Even in the post-9/11 world, Muhammad continued to speak out against Islamophobia and racism.  In an interview after the 9-11 tragedy, Ali said, “What’s really hurting me, the name Islam is involved, and Muslim is involved and causing trouble and starting hate and violence. … Islam is not a killer religion. … Islam means peace, I couldn’t just sit home and watch people label Muslims as the reason for this problem.”
Even in the age of Donald Trump, Muhammad Ali spoke out back in December 2015 against the Muslim ban proposed by then presidential candidate Donald Trump, “Speaking as someone who has never been accused of political correctness, I believe that our political leaders should use their position to bring understanding about the religion of Islam and clarify that these misguided murderers have perverted people’s views on what Islam really is.”

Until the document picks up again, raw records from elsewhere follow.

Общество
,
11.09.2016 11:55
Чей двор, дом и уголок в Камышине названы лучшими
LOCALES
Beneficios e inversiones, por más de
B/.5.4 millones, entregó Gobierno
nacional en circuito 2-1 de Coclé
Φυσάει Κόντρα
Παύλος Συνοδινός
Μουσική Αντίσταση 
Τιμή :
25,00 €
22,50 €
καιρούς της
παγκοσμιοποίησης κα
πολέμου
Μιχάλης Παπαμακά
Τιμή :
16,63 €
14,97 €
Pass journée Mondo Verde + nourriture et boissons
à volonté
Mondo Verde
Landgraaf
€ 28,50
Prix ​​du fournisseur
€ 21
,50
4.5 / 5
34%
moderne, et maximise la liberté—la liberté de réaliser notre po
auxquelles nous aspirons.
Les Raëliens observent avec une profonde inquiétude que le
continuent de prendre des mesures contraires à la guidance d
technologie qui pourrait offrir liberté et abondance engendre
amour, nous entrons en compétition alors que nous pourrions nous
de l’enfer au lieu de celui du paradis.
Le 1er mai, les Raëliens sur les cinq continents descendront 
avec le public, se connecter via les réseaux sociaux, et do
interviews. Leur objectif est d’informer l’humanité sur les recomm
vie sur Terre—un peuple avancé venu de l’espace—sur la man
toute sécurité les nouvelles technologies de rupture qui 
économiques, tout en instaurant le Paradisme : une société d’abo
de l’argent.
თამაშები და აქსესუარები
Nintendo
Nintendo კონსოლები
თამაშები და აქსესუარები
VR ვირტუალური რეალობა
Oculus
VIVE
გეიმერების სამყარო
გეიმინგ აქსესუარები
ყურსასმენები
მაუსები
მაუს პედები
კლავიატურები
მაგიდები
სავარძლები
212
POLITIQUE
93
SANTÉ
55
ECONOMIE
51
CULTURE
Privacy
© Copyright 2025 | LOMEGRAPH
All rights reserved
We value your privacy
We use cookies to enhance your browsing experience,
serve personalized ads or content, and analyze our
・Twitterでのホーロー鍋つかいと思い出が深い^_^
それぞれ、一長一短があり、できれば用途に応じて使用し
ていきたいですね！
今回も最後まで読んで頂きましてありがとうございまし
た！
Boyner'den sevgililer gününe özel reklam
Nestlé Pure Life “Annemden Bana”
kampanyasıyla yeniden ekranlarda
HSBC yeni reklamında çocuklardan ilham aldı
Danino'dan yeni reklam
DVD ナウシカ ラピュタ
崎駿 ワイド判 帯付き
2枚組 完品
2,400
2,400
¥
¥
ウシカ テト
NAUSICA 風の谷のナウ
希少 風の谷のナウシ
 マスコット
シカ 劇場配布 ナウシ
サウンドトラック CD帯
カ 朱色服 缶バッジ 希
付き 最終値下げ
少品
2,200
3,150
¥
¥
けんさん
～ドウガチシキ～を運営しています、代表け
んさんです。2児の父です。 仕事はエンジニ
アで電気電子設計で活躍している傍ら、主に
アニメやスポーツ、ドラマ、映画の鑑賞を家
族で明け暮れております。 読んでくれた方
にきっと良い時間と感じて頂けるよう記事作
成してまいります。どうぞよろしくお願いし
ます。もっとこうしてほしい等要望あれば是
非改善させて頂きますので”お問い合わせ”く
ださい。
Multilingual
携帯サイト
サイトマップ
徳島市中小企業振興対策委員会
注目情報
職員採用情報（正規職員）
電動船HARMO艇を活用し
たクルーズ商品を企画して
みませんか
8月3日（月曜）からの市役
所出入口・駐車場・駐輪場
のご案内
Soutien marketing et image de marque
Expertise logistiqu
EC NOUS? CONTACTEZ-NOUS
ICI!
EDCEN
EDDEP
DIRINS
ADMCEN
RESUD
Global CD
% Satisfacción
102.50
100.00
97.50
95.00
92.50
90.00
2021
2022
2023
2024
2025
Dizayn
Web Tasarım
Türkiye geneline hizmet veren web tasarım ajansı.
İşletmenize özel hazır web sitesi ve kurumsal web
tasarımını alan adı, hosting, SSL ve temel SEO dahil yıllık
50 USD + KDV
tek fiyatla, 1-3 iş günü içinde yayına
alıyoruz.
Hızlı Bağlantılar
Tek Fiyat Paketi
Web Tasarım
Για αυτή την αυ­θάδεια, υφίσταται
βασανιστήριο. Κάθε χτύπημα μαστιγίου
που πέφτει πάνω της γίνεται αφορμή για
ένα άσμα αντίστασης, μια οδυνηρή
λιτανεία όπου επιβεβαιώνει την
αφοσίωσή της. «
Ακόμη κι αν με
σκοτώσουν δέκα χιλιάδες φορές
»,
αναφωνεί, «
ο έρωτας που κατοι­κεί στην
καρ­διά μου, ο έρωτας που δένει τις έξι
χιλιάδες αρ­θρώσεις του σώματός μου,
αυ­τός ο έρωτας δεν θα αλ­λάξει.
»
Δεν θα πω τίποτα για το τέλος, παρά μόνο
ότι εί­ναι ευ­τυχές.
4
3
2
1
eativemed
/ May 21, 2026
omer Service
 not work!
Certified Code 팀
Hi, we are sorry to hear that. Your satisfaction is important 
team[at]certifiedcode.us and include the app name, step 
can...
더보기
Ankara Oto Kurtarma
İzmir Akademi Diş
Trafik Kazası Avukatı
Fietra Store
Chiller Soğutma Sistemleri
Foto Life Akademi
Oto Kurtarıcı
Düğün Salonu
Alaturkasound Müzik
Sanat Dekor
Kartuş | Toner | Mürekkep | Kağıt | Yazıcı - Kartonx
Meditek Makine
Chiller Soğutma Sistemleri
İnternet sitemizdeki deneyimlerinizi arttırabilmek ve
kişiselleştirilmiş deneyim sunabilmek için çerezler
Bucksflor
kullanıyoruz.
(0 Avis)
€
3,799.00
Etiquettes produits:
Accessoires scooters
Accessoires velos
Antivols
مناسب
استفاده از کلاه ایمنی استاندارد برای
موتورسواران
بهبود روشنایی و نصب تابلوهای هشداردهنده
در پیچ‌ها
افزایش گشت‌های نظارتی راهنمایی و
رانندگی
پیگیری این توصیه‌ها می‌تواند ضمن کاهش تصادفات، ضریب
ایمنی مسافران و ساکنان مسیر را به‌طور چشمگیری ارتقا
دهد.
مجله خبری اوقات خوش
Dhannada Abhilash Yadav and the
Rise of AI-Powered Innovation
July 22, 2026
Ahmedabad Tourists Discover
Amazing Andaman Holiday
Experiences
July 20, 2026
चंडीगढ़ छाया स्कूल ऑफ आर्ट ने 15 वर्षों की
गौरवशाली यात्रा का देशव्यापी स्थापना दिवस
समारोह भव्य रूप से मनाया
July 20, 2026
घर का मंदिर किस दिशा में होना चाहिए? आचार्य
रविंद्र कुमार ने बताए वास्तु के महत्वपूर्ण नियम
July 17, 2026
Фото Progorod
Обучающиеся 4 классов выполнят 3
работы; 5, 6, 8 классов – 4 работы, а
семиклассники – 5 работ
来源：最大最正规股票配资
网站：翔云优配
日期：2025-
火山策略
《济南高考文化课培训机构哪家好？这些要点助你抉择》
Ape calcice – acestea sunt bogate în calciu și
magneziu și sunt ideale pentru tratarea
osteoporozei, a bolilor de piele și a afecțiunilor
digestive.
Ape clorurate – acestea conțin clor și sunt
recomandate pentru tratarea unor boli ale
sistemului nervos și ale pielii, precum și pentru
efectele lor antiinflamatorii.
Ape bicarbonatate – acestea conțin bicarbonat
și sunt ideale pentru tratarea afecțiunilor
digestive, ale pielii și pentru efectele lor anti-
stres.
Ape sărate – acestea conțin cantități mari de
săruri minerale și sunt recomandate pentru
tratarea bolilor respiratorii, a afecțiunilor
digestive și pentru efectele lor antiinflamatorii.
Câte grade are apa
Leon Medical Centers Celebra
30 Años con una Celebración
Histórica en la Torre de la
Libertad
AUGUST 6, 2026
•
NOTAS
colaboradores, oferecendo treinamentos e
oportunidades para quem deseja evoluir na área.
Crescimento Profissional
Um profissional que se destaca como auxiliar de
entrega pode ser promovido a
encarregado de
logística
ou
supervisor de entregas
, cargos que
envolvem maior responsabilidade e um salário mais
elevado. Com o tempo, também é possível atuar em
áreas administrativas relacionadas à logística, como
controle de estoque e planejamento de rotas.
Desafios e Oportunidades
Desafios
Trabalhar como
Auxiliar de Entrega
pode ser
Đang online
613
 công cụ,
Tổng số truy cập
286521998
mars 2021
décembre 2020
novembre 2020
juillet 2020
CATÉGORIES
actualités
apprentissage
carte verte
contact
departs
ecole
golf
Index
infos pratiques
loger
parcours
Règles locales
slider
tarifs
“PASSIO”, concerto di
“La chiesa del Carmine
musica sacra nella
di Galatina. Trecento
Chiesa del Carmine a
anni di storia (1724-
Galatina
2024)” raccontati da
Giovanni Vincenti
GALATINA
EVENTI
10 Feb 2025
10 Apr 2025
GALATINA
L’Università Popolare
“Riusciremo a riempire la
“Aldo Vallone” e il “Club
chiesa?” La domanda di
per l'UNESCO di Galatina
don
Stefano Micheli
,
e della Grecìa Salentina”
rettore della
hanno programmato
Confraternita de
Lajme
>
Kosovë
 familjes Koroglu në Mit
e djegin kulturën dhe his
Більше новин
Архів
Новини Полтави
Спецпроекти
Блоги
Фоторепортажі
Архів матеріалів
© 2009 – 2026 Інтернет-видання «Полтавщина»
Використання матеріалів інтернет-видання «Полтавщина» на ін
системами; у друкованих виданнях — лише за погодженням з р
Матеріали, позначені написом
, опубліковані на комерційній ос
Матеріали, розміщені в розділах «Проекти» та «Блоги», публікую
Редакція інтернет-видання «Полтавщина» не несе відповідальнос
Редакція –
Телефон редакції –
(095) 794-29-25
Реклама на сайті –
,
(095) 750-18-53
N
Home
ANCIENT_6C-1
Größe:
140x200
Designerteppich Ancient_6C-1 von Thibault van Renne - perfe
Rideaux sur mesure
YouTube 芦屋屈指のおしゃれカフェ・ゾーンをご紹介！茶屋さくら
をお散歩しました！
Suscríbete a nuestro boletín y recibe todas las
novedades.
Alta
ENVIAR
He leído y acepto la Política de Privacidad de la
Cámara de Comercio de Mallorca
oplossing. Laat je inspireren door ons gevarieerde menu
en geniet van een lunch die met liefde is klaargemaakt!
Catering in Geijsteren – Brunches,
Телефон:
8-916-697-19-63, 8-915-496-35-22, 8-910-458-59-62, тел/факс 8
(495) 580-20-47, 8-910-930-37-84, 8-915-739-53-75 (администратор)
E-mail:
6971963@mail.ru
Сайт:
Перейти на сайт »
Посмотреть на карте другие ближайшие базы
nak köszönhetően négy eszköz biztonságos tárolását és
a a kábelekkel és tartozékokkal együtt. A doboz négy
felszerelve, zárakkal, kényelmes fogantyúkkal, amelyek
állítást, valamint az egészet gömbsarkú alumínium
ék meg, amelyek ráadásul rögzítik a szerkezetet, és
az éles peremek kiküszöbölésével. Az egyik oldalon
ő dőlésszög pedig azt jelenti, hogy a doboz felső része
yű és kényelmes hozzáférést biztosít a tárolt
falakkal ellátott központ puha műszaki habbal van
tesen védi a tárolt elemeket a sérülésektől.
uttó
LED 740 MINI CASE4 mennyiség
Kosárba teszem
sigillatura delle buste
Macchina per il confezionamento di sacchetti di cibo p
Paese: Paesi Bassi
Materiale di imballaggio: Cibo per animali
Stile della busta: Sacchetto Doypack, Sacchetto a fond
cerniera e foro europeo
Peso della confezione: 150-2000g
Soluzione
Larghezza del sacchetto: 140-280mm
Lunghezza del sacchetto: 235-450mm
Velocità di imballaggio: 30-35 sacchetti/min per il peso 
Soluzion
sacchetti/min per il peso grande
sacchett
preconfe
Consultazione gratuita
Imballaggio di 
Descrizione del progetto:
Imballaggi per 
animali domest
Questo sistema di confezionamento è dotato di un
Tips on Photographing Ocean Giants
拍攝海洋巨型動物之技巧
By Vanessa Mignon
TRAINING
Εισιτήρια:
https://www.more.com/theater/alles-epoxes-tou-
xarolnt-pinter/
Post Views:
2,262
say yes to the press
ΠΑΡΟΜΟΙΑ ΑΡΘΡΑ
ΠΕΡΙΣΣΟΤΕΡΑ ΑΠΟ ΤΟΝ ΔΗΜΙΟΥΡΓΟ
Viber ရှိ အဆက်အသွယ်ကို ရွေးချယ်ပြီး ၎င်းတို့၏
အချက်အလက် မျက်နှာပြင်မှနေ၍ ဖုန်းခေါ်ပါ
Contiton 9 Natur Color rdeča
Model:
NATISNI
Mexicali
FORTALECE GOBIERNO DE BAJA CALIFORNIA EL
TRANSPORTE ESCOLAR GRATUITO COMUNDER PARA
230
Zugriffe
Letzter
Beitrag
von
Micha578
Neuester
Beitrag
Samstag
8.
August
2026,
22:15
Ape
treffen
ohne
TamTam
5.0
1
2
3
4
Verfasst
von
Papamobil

‘The “murderers”’ he was referring to were the perpetrators of the terrorist attacks in Paris, San Bernardino and other incidents carried out by violent Islamic extremists.
The life of Muhammad Ali teaches us to not forget where we came from and always stand up for what we believe in.  The eulogy by Rabbi Michael Lerner at the funeral of Muhammad Ali in Louisville Kentucky instructs all of us on how to honor Ali’s legacy as a fighter for social justice:
“So, I want to say, how do we honour Muhammad Ali? And the answer is the way to honour Muhammad Ali is to be Muhammad Ali today. That means us, everyone here and everyone listening. It’s up to us to continue the ability to speak truth to power. We must speak out. Refuse to follow the path of conformity to the rules of the game in life. We must refuse to follow the path of conformity.”